Он посмотрел на портрет, висевший на стене; это был портрет дочери Сусликова, умершей несколько лет тому назад. Бе Алексей Степанович знал и помнил все двенадцать лет ее жизни; помнил ее с соской во рту, потом маленькой девочкой в белом платьице и потом в Париже, когда она возвращалась из школы с пальцами, запачканными чернилами, – как возвращались в свое время ее мать и отец и сам Алексей Степанович. Потом была длительная болезнь, и Алексей Степанович помнил это бедное худенькое тело на простынях кровати, которое переворачивали и щупали доктора, и ужасные ее глаза. Когда он подходил к ней, она всегда протягивала ему руки трогательным и доверчивым детским движением, которое каждый раз вызывало у него слезы. За время ее долгой болезни все настолько привыкли к ней, что уже почти не обращали внимания на ее стоны и тихий плач; изредка мать ей говорила быстрым и равнодушным голосом нежные слова, не вязавшиеся с этими привычными и небрежными интонациями. И только Алексей Степанович, любивший ее больше всех, был неизменно внимателен к малейшему ее движению, которое отдавалось болью во всем ее теле.
И затем, уже в последние дни болезни, ее глаза приняли тот свинцовый, непрозрачный оттенок, который Алексей Степанович знал очень хорошо и в значении которого нельзя было ошибиться. В бессильном и смертельном отчаянии, глядя в эти тускнеющие глаза, Алексей Степанович думал, что отдал бы все немногие радости своей жизни и самую жизнь за то, чтобы ее спасти; но эта его готовность была так же бесполезна, как все остальное. И вскоре наступил день, когда глаза закрыли, положив на них монеты, – и худенькое тело после нескольких часов мучительной агонии стало неподвижным.
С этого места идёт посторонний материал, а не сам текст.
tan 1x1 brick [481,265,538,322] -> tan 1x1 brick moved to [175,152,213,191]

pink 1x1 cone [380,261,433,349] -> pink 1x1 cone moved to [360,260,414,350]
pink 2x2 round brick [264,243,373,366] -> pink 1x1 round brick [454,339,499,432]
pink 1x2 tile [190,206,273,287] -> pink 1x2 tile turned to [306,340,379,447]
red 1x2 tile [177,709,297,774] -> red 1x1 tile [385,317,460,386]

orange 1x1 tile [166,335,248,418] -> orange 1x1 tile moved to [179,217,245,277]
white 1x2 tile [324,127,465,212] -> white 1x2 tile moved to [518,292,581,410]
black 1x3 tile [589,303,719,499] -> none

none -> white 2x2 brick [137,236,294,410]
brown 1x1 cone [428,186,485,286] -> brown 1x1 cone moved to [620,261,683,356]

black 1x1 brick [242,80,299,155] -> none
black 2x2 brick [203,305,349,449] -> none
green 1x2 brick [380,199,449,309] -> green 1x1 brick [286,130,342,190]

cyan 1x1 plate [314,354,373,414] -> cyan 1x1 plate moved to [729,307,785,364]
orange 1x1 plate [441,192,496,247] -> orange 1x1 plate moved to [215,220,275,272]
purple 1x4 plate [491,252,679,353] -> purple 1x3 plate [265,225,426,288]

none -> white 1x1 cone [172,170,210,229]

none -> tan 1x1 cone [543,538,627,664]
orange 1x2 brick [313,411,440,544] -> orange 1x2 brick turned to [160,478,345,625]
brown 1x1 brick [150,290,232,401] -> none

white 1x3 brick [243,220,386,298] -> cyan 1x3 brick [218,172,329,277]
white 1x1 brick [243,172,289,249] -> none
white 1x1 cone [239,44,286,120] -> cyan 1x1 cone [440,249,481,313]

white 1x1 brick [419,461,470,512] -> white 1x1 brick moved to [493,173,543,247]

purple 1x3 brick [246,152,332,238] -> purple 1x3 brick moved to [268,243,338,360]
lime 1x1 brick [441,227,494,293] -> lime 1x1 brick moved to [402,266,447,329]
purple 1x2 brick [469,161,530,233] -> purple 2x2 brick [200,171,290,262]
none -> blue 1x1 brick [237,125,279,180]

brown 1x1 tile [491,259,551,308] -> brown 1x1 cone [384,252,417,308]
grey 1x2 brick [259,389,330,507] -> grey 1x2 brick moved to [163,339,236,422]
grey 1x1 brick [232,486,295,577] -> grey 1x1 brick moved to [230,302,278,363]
Алексею Степановичу казалось тогда, что и он, в сущности, умер для всего, и так нелепо чудовищно и неподвижно глядели на него все привычные предметы – стол, кровать, кресло, – потерявшие свой прежний смысл, как все существующее. Алексей Степанович так никогда и не оправился от этого. После того как он увидел эту самую страшную вещь, появление которой уничтожало все и делало бессмысленным и бессодержательным все лучшее, что он знал в жизни, он понял не умом, а чем-то другим, бесконечно более верным, страшную и непреодолимую истину, о которой нельзя было рассказать и которая погружала в непрекращающуюся и смертельную печаль весь этот напрасно существующий мир. И в этом Алексею Степановичу не могло уже помочь ничто, и всесильное его богатство здесь оказывалось таким же несостоятельным и ненужным, как все остальное.